Ah, os pequenos poderes, como são deletérios. Pessoas encasteladas em seus diminutos feudos, pode ser um simples carimbo, uma assinatura, olhar no crachá e dizer pode ou não pode, marcar uma hora, responder tem ou não tem. Enfim, detalhes, mas esse é o seu poder e será manejado com absoluta destreza para causar o mal, com a desculpa de que está cumprindo o seu dever, que este é o regulamento e blá-blá-blá... Todos nos indignamos se um médico deixa de salvar um paciente, mas ninguém fala nada se uma pequena atitude deixa de ser tomada e isso destrói a vida de uma pessoa. O diabo mora nos detalhes e ele é mais comum do que possamos imaginar.
Sujeito atende numa repartição pública e se diz bastão da legalidade. Ah, a lei, esse pântano fétido e movediço que dá azo a quantas interpretações forem necessárias para inocentar ou condenar, dependendo apenas da intenção de seu interprete. Como um César, Sujeito tem o poder da vida ou da morte no polegar. Positivo ou negativo na mesma mão, no mesmo dedo e no mesmo caso, na mesma lei! E o sujeito olha para você com cara de reticências, um meio sorriso na boca, as mãos vazias e desesperantes. A injustiça é mais que um soco no fígado. A quem recorrer?
Sujeito trabalha na guarda municipal, recebe um boné, uma fada azul e um bloco de multas. Deveria ser um agente de trânsito, orientar, educar, por ordem e, em último caso, multar.
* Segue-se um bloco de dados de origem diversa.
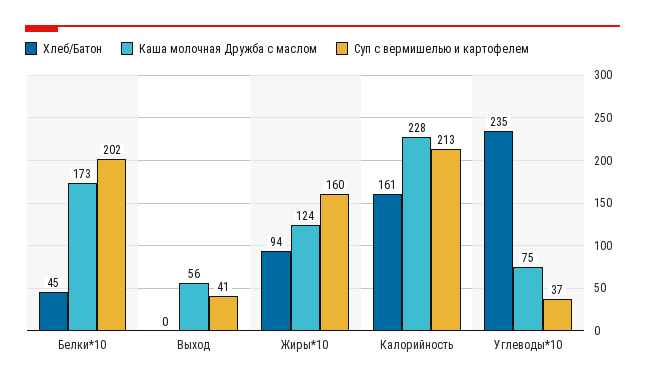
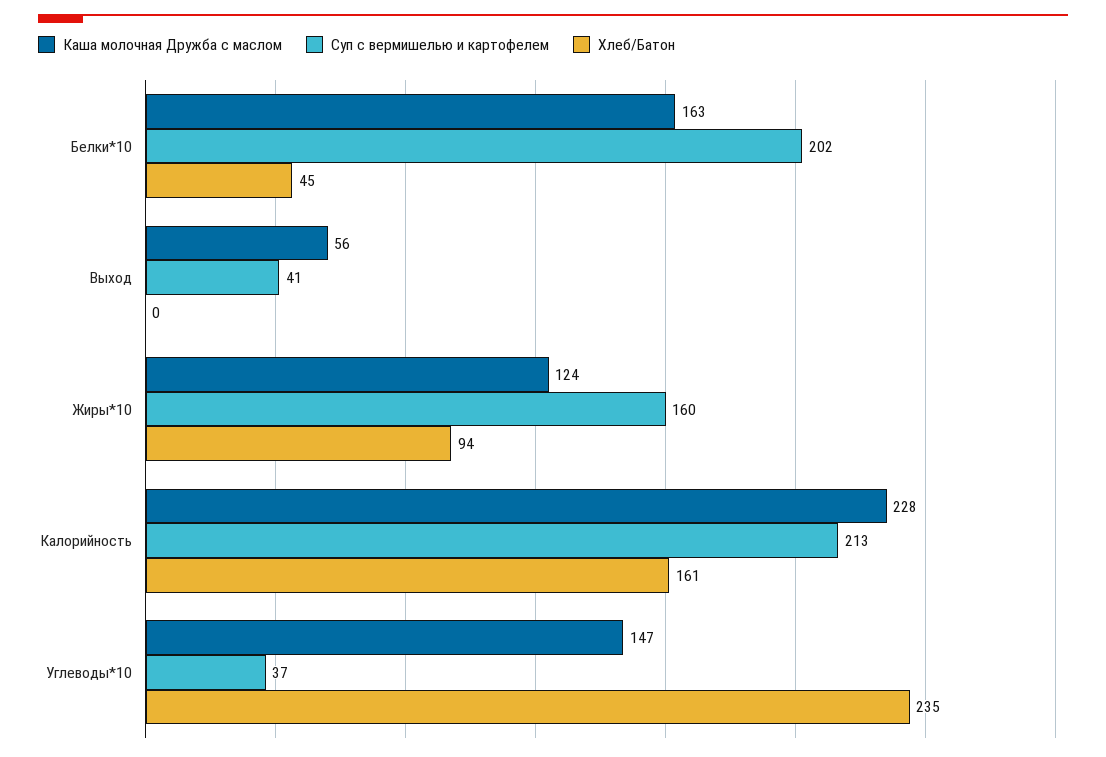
  {
    "Хлеб/Батон": {
      "Белки*10": 45,
      "Выход": 0,
      "Жиры*10": 94,
      "Калорийность": 161,
      "Углеводы*10": 235
    },
    "Каша молочная Дружба с маслом": {
-     "Белки*10": 173,
+     "Белки*10": 163,
      "Выход": 56,
      "Жиры*10": 124,
      "Калорийность": 228,
-     "Углеводы*10": 75
+     "Углеводы*10": 147
    },
    "Суп с вермишелью и картофелем": {
      "Белки*10": 202,
      "Выход": 41,
      "Жиры*10": 160,
      "Калорийность": 213,
      "Углеводы*10": 37
    }
  }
No entanto, ardilosamente se acoitam atrás dos postes, na sombra das árvores, no vão dos becos, de bloco empunho, multando indistintamente. Depois, o cara recebe a multa em casa, se irrita, briga com a mulher, bate nos filhos, chuta o cachorro, sai de cabeça quente, amargurado, qualquer desgraça pode acontecer: bater o carro, perder o emprego, dar um tiro em alguém. E o guarda palita o dente e arrota, enquanto anota multas num canto qualquer da cidade.
Devíamos prestar mais atenção no tal “efeito borboleta”, segundo o qual um inseto bate as asas na Ásia e, aquela mínima, inocente inintencional movimentação de ar provoca um furacão no Golfo do México, causando morte e destruição.